Benefits of business growth
+ survival - larger businesses have a greater chance of survival, greater revenue, money that can be re-invested into the business.
+ larger returns for owners- larger businesses have greater owners, leads to higher profits.
+ economies of scale - average costs of production reduced, leads to higher profits.
+ spreading the risk - where a business grows by developing new products or by branching into new markets risk can be spread and therefore reduced.
+ greater market power – the higher the market share, the greater the market power is likely to be. If a business is the main supplier in a market it can potentially charge higher prices to customers and negotiate favourable terms with suppliers.
Drawbacks of business growth diseconomies of scale
diseconomies of scale: - co-ordination of the business becomes more difficult, communication becomes more problematic.
Monopoly - a business which has a market share of 25% or more and can therefore influence the market. In a pure sense a monopoly exists when there is only one seller.
Patent - a legal protection for business's new ideas. This prevents other businesses stealing ideas from other companies.
Natural monopoly - where one large business can supply the market with products at lower costs than if the market was supplied by many producers.
Monopoly power bad…
· Price – if there is little competition then businesses can charge higher prices
· Choice – lack of competition restricts choice for consumers
· Excessive profits – monopolies can often make very high profits because of the lack of competition
Monopoly power good…
· Value for money – large businesses can often produce at lower average costs than smaller businesses and can therefore charge lower prices
· Developing new products – New Product Development (NPD) process is so expensive process that without some sort of monopoly it might never happen. Patents are used to protect the business idea.

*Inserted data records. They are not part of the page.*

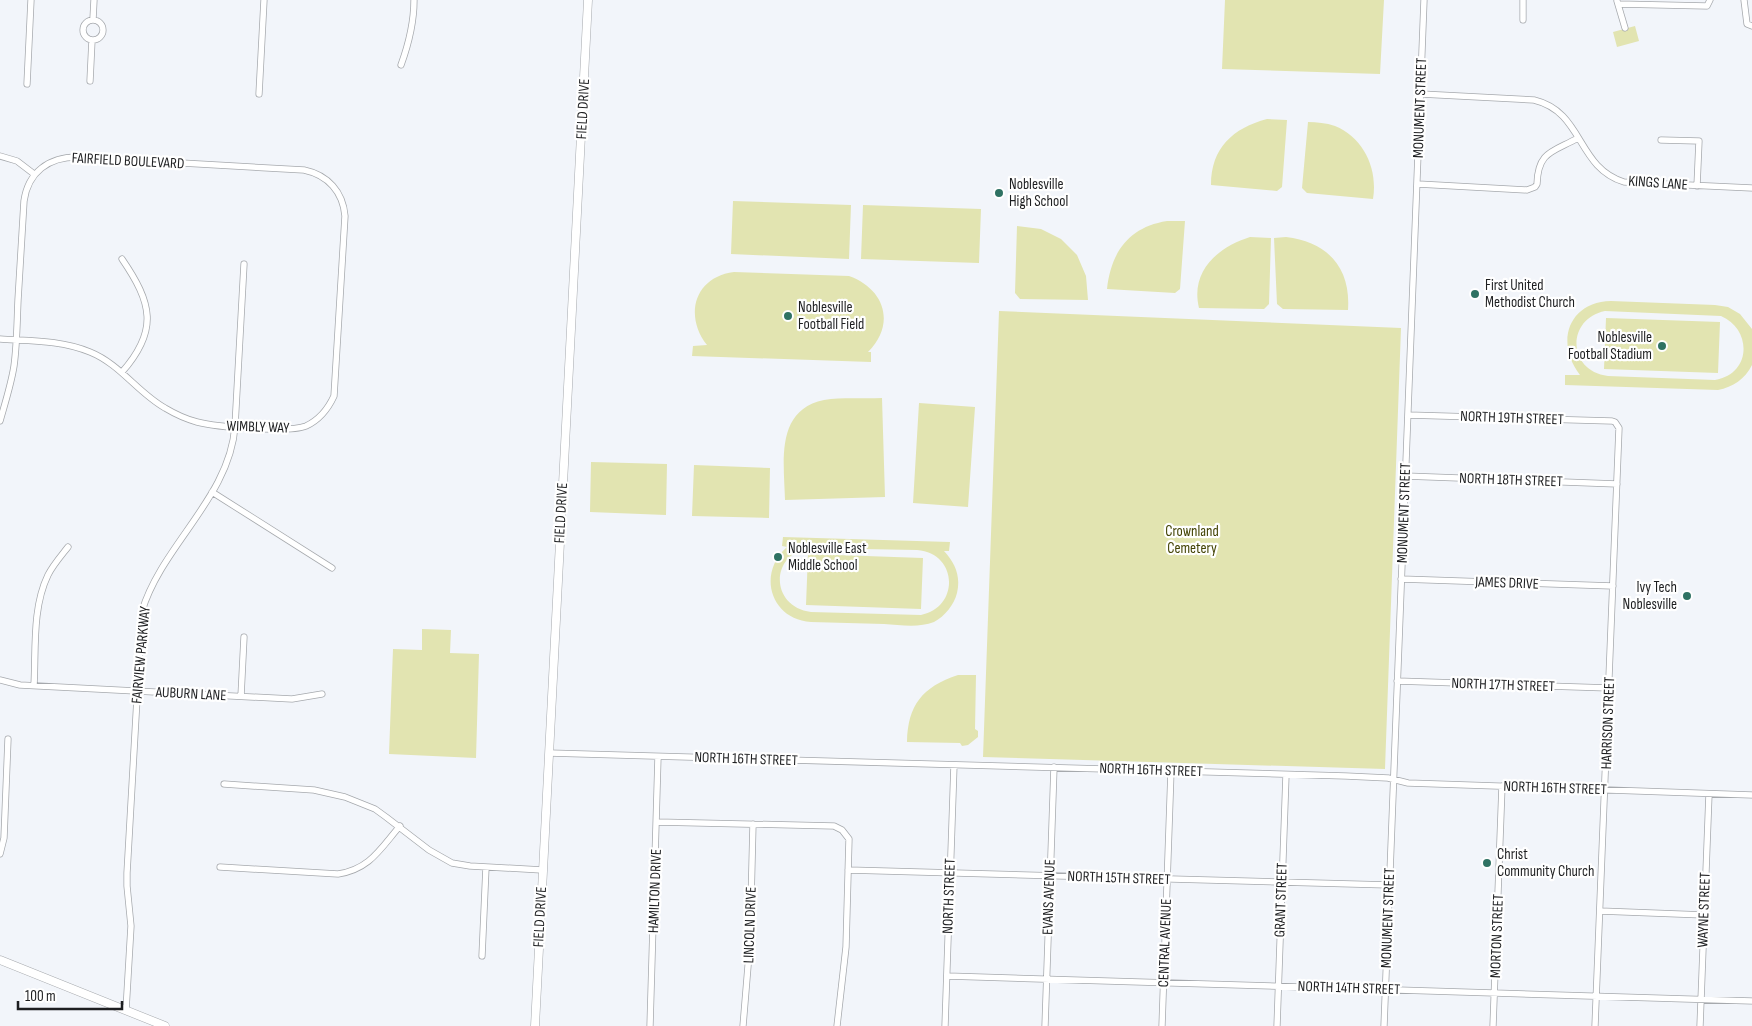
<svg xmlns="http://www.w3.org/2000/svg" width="1752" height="1026" font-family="'Sofia Sans Condensed',sans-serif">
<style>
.green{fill:#e2e4b1;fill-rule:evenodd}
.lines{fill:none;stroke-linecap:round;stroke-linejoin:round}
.street-casing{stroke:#a6a9ad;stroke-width:7}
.secondary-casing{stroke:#a6a9ad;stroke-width:9}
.street{stroke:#fff;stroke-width:5.5}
.secondary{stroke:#fff;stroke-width:8}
.poi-dot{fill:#2f7263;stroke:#fff;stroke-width:2}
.labels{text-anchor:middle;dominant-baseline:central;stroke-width:4.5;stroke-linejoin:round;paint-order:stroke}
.street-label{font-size:15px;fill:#1e1f21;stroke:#fff}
.poi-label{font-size:15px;fill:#1e1f21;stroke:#fff;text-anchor:start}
.park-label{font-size:15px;fill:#434304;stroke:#fff}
</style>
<rect width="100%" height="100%" fill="#f2f5fa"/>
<path class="green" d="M1225,0H1384L1380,74L1222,69Z
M1635,26L1639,41L1617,47L1613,32Z
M1267,119L1287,120L1282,187L1277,191L1211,185C1211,148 1233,128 1267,119Z
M1308,122C1317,122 1326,123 1335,126C1364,138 1378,169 1373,199L1307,193L1302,188Z
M733,201L851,205L849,259L731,254Z
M863,205L981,209L979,263L861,259Z
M1167,221H1185L1180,289L1175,293L1107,289C1111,252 1129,227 1167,221Z
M1017,226L1041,229L1061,239L1077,255L1086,276L1088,300L1020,299L1015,293Z
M1250,237L1271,238L1269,304L1264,309L1199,308C1190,271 1218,247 1250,237Z
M1286,237C1328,242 1351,268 1348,310L1283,309L1277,304L1274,238Z
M734,272L849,276C885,289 896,324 868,352H871V362L692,356L693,346L707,345C684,316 694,277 734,272Z
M1611,301L1715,305L1728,307L1740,314L1752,329V365C1745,379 1733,387 1718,390L1565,385V375H1580C1555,343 1568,302 1611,301ZM1605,311L1721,316C1752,329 1752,374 1715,380L1608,376C1567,371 1566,319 1605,311Z
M999,311L1401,328L1385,769L983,757Z
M1606,318L1720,322L1718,373L1604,369Z
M882,398L885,497L785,500C784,462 775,410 824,400C842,397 863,399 882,398Z
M919,403L975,407L968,507L913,503Z
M591,462L667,464L666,515L590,512Z
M694,465L770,468L769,518L692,516Z
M783,537L950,542L949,551H944C955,563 961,576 957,593C954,605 945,616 934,622C919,628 900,625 884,624C860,623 835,623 811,622C770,619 757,573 787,547L782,546ZM808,548L917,550C958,553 960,607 921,615L811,612C771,607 769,556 808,548Z
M808,554L923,558L921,609L806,605Z
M422,629L451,630L450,653L479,654L476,758L389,754L393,649L422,650Z
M958,675H976L975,729L978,731V737L968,745L962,746L960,743L907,742C908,705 922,687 958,675Z"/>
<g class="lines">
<g class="street-casing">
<path id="street" d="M1744,0L1747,24L1752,26
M1617,1L1625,28
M1618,4L1707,6L1710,0
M93,19L94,0
M83 30a10 10 0 1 1 20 0a10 10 0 1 1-20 0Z
M1523,20V0
M401,65C409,43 414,23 414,0
M90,81L92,40
M27,84L31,0
M259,94L264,0
M1421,94L1534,100C1584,112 1576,167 1624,182L1752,188
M1661,140L1699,141L1697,186
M0,156L17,161L34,174
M1418,184L1527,190L1535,187L1537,184C1538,151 1553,152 1578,138
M0,339C30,341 61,340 90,352C120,364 138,393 165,408C175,414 186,419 197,422C216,427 289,433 306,426C319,420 328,409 334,396L345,216C343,192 328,175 304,170L77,157C49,157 28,172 24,201C22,234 20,267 18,300C17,322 17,344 14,366C11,385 5,403 0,421
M122,372C159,330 152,303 122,259
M1408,415L1612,421L1615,422L1619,428L1595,1026
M1405,476L1617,484
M212,492L332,568
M1401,579L1613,586
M0,680L20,685L292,699L322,694
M1397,681L1609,688
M34,685C36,650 32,608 48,575C53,565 61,556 68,547
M241,696L244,637
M549,753L1346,776L1388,778L1408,783L1752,795
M224,784L314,790L345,797L375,809L386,817L429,850L452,863L470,866L542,870
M657,822L834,826L842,830L849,839L846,947L837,1026
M0,854L4,838L8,739
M220,867L338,874C370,869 380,849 400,826
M848,870L1389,885
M1600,911L1704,915
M482,956L486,867
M947,976L1752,1001
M126,1010L131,926L127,886V873L142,611C162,545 230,497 235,426L244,264
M650,1026L658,757
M743,1026L750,942L753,824
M945,1026L954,765
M1045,1026L1054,767
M1162,1026L1171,771
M1277,1026L1286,775
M1384,1026L1424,0
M1493,1026L1502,786
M1700,1026L1709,794"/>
</g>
<g class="secondary-casing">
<path id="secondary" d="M0,960L165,1026
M535,1026L588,0"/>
</g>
<use href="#street" class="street"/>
<use href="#secondary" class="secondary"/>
</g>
<g class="poi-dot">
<circle cx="999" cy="193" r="5"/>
<circle cx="1475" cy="294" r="5"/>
<circle cx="788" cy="316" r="5"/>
<circle cx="1662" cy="346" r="5"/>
<circle cx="778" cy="557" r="5"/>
<circle cx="1687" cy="596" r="5"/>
<circle cx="1487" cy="863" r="5"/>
</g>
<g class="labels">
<g class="street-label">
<text transform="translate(1420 108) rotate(-88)">MONUMENT STREET</text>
<text transform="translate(583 109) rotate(-87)">FIELD DRIVE</text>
<text transform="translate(128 161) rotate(3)">FAIRFIELD BOULEVARD</text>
<text transform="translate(1658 183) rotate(4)">KINGS LANE</text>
<text transform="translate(1512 418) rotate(2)">NORTH 19TH STREET</text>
<text transform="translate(258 427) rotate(2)">WIMBLY WAY</text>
<text transform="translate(1511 480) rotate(2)">NORTH 18TH STREET</text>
<text transform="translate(561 513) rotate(-87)">FIELD DRIVE</text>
<text transform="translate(1404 513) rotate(-88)">MONUMENT STREET</text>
<text transform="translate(1507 583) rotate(2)">JAMES DRIVE</text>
<text transform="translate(141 655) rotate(-85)">FAIRVIEW PARKWAY</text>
<text transform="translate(1503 685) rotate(2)">NORTH 17TH STREET</text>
<text transform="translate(191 694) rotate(3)">AUBURN LANE</text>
<text transform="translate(1608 723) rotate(-88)">HARRISON STREET</text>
<text transform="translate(746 759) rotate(2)">NORTH 16TH STREET</text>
<text transform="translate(1151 770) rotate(2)">NORTH 16TH STREET</text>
<text transform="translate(1555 788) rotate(2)">NORTH 16TH STREET</text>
<text transform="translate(1119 878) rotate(2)">NORTH 15TH STREET</text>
<text transform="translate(655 891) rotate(-88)">HAMILTON DRIVE</text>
<text transform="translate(949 896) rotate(-88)">NORTH STREET</text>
<text transform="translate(1049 897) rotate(-88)">EVANS AVENUE</text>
<text transform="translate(1281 900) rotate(-88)">GRANT STREET</text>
<text transform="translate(1704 910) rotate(-88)">WAYNE STREET</text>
<text transform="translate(540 917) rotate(-87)">FIELD DRIVE</text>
<text transform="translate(1388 918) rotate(-88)">MONUMENT STREET</text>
<text transform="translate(750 925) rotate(-88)">LINCOLN DRIVE</text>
<text transform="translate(1497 936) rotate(-88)">MORTON STREET</text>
<text transform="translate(1165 943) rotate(-88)">CENTRAL AVENUE</text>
<text transform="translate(1349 988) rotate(2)">NORTH 14TH STREET</text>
</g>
<g class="poi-label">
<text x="1009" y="184">Noblesville<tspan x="1009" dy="17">High School</tspan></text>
<text x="1485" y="285">First United<tspan x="1485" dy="17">Methodist Church</tspan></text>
<text x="798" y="307">Noblesville<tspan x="798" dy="17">Football Field</tspan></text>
<text x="1652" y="337" text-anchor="end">Noblesville<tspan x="1652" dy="17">Football Stadium</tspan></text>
<text x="788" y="548">Noblesville East<tspan x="788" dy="17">Middle School</tspan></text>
<text x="1677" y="587" text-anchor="end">Ivy Tech<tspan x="1677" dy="17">Noblesville</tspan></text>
<text x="1497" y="854">Christ<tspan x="1497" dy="17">Community Church</tspan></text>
</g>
<g class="park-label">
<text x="1192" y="531">Crownland<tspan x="1192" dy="17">Cemetery</tspan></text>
</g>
</g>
<path d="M18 1001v8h104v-8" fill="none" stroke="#1e1f21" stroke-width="2.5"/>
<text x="25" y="1001" font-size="15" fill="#1e1f21" stroke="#ffffff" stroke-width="4" paint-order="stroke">100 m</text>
</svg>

· Natural monopoly –sometimes, in order to gain economies of scale and reduce wastage, it is more cost effective for one large business to supply the market, rather than many producers.
Can big businesses be controlled?
Regulators –independent bodies set up by the government to monitor and regulate business activity
Competition commission –investigates mergers, markets and regulated industries under UK competition law. It has the power to block mergers if the merger would give the business more than 25% market share. The role of the competition commission is to
*monitoring the quality of services provided,
*check that businesses are acting in the public interest
EU regulation –businesses in the UK are also affected by EU laws, such as the EU Competition Commission
Can big businesses be controlled?
Self regulation –where an industry sets its own rules and guidelines and monitors its own actions. E.g.

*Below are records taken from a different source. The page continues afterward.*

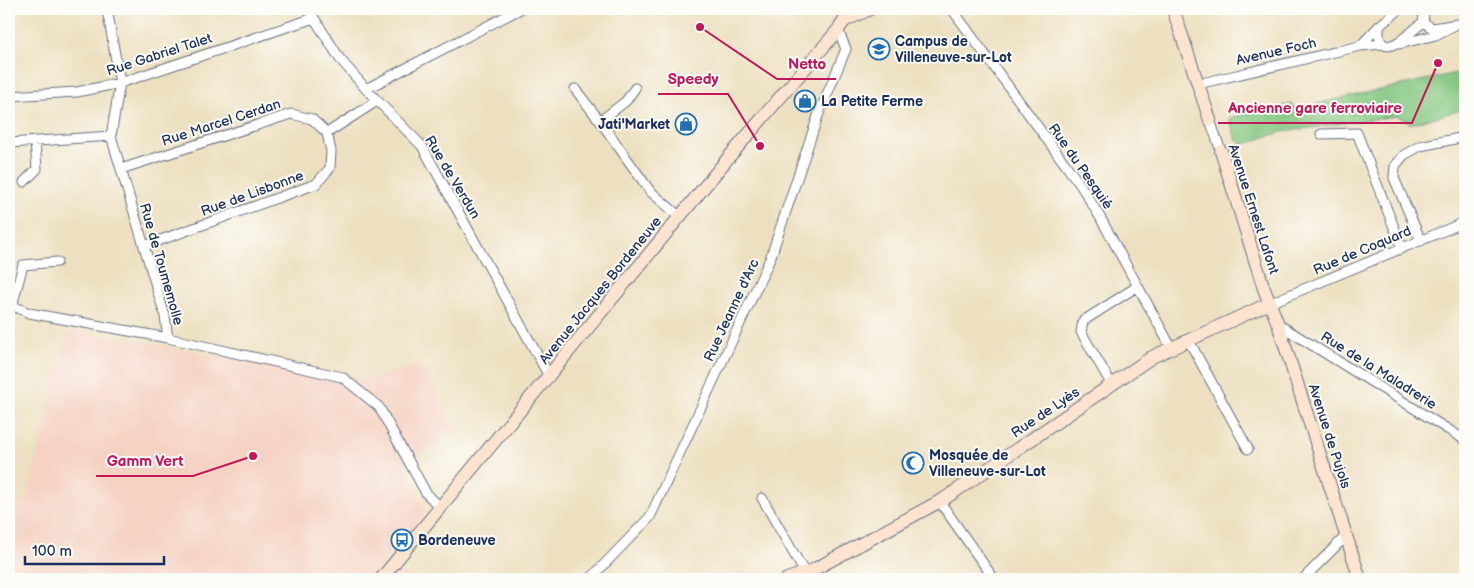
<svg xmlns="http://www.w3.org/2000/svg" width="1474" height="588" font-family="'Balsamiq Sans',sans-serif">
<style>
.built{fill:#f5d2c2}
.green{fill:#83c680;stroke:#4f7a6f}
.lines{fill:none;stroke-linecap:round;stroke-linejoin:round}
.street-casing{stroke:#646d80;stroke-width:11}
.secondary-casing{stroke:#646d80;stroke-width:14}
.street{stroke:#fff;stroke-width:9}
.secondary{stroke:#fde4d1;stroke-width:12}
.labels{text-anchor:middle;stroke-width:4;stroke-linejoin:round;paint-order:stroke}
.poi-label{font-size:14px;font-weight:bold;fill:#1b2f5e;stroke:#fdfcf7;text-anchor:start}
.street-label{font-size:14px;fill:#1b2f5e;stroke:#fdfcf7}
.leader{fill:none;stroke:#c2185b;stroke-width:2}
.callout-dot{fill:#c2185b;stroke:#fdfcf7;stroke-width:2}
.callout-label{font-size:15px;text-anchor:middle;font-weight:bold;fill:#c2185b;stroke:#fdfcf7;stroke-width:4;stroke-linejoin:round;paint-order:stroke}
</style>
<rect width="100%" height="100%" fill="#fdfcf7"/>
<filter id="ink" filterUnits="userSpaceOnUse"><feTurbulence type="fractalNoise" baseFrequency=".02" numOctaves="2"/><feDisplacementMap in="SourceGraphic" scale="10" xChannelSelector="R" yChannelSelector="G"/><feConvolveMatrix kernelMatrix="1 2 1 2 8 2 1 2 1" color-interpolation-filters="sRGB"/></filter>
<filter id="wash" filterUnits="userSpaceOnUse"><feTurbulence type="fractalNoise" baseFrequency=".0096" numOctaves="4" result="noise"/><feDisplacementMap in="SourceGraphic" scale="20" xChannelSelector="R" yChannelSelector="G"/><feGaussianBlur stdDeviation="1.12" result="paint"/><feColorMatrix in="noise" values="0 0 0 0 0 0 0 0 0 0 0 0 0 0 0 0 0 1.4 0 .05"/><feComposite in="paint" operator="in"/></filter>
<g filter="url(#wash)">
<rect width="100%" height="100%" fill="#ede0c0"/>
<!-- built -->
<path class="built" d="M69,329L301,370L368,379L422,363L458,433L403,464L426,512L385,563L411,579H9V496L26,500Z"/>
<!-- green -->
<path class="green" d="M1465,71V109L1410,124L1409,122L1397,116L1281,132L1242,145L1239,140L1237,141L1229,118L1292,104L1294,109Z"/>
</g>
<g filter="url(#ink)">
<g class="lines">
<!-- street casing -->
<g class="street-casing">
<path id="street" d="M107,9L120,83L111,136L165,316L168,338L342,377L379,407L426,493L440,507
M310,9L314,18L340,59L366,89L422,146L549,376
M952,9L1081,186L1100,217L1172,349
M1400,9L1379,26C1377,67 1410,33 1423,22L1424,14L1422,9
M1423,22L1432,28L1465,23
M1399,44L1436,35L1455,25
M1360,46L1379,26
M1198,84L1360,46L1383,44
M635,88L626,101L600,121L650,191L680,217
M366,89L520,9
M575,89L600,121
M9,96L77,92L120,83L314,18
M1210,120L1221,151
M1321,134L1357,133L1402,248
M9,143L111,136
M121,169L291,114L312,119L327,133L377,101
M24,182L37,169L35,141
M1421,241L1394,178L1395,166L1404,155L1420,146L1465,137
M144,246L316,184L330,168L331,151L327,133
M1270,303L1465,222
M9,304L29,313L168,338
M12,306L23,265L57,262
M1278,324L1465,440
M1189,341L1248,449
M1112,385L1081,332L1083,321L1138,286
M762,498L805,573
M940,502L994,579
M590,579L650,517L770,259L818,116L846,49L838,30
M1303,579L1346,536"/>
</g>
<!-- secondary casing -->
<g class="secondary-casing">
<path id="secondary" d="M1173,9L1210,120
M844,21L870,9
M1221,151L1264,289L1278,324L1360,579
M381,579L729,157L838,30L852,9
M787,579L813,570L944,499L1152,357L1270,303"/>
</g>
<!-- street -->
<use href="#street" class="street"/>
<!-- secondary -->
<use href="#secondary" class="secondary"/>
</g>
</g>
<!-- icons -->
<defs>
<g id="university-ring" transform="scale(1.125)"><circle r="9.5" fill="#fdfcf7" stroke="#1f6fb2" stroke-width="1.5"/><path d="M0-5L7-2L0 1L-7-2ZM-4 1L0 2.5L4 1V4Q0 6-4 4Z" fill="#1f6fb2"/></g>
<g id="shop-ring" transform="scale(1.125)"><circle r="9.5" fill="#fdfcf7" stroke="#1f6fb2" stroke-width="1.5"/><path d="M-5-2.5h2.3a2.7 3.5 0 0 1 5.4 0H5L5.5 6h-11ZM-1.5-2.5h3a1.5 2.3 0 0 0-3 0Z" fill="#1f6fb2"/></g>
<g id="mosque-ring" transform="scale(1.125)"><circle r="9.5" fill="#fdfcf7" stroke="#1f6fb2" stroke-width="1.5"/><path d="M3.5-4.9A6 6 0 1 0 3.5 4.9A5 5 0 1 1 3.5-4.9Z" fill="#1f6fb2"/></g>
<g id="bus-ring" transform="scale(1.125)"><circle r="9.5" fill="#fdfcf7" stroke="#1f6fb2" stroke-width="1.5"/><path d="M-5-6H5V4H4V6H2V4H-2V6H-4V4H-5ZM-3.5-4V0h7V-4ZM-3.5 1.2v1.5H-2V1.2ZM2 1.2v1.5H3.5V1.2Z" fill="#1f6fb2"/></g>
</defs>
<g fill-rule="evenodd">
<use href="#university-ring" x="879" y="49"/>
<use href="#shop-ring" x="805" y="101"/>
<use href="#shop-ring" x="686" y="124"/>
<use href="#mosque-ring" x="913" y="463"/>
<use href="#bus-ring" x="402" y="540"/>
</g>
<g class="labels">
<!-- poi labels -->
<g class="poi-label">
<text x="895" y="46">Campus de<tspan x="895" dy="16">Villeneuve-sur-Lot</tspan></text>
<text x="821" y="106">La Petite Ferme</text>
<text x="670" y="129" text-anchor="end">Jati'Market</text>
<text x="929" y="460">Mosquée de<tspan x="929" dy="16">Villeneuve-sur-Lot</tspan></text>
<text x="418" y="545">Bordeneuve</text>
</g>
<!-- street labels -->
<g class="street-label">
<text transform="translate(1276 51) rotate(-13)" y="5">Avenue Foch</text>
<text transform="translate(159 54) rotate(-18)" y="5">Rue Gabriel Talet</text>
<text transform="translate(221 122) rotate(-18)" y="5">Rue Marcel Cerdan</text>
<text transform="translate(1081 166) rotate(55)" y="5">Rue du Pesquié</text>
<text transform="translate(453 177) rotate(59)" y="5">Rue de Verdun</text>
<text transform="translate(252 193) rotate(-20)" y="5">Rue de Lisbonne</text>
<text transform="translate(1254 209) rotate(72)" y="5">Avenue Ernest Lafont</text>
<text transform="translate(1362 250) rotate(-23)" y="5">Rue de Coquard</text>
<text transform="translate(162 264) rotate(74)" y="5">Rue de Toumemolle</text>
<text transform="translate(600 290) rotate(-51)" y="5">Avenue Jacques Bordeneuve</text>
<text transform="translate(731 310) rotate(-65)" y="5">Rue Jeanne d'Arc</text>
<text transform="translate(1379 370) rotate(32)" y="5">Rue de la Maladrerie</text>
<text transform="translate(1045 412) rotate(-34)" y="5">Rue de Lyès</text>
<text transform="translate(1330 436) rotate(72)" y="5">Avenue de Pujols</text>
</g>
</g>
<!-- callouts -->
<path class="leader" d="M700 27L777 79H836M760 146L728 94H658M1438 63L1412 123H1218M253 456L193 476H96"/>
<g class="callout-dot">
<circle cx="700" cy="27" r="5"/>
<circle cx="760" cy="146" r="5"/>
<circle cx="1438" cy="63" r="5"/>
<circle cx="253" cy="456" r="5"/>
</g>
<g class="callout-label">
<text x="807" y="69">Netto</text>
<text x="693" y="84">Speedy</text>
<text x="1315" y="113">Ancienne gare ferroviaire</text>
<text x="145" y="466">Gamm Vert</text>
</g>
<!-- margin -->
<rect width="1474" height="588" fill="none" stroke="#fdfcf7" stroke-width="30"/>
<!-- scale -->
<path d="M25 556v8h139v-8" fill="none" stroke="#1b2f5e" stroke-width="2.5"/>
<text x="32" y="556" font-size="15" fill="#1b2f5e" stroke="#fdfcf7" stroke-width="4" paint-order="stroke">100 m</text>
</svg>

*Financial Services Authority (FSA)
*Ofgem –regulates the gas & electricity industry
Pressure group –an organisation which aims to influence the decisions of businesses, government and individuals.
Trade Union –a group which represents the interest of workers and negotiate with businesses on the workers’s behalf
Internal growth/ organic growth
Internal growth - occurs when a business increases in size by selling more of its goods/ services without taking over or merging with other businesses.
Profits can be ploughed back into the business to fund expansion
Changing the marketing mix -e.g. greater use of promotion should increase awareness of the product and encourage more sales.
New product development - identifying new products or services that will lead to increased sales for a business.
Innovation - the process of transforming an invention into product that customers will buy. It is the commercial exploitation of an invention.
Research and Development (R&D) - the process of creating and designing new products and new methods of reduction
External growth/ inorganic growth
External growth - where a business grows in size due to merger or takeover.
Takeover - Where one business buys another business.
Merger - Where two or more firms agree to join together. This is a voluntary agreement and results in the new business retaining the identity of both businesses.
Conglomerate merger - occurs when two business join which have no common business interests. E.g. a pub merging with a clothes shop, these businesses have no common interest.
Merger & takeover methods
Both merger and takeover can take place at different stages of the production process.
Horizontal integration - between two businesses at the same stage of the production process. e.g a pub merges/ takes-over a pub.
Backward vertical integration - two businesses at different stages of the production process. e.g. a pub merges/ takes-over a brewery.
Forward vertical integration - two businesses at different stages of the production process join together e.g. a pub merges/takes-over a night club, (a business which is further forward in the chain of production.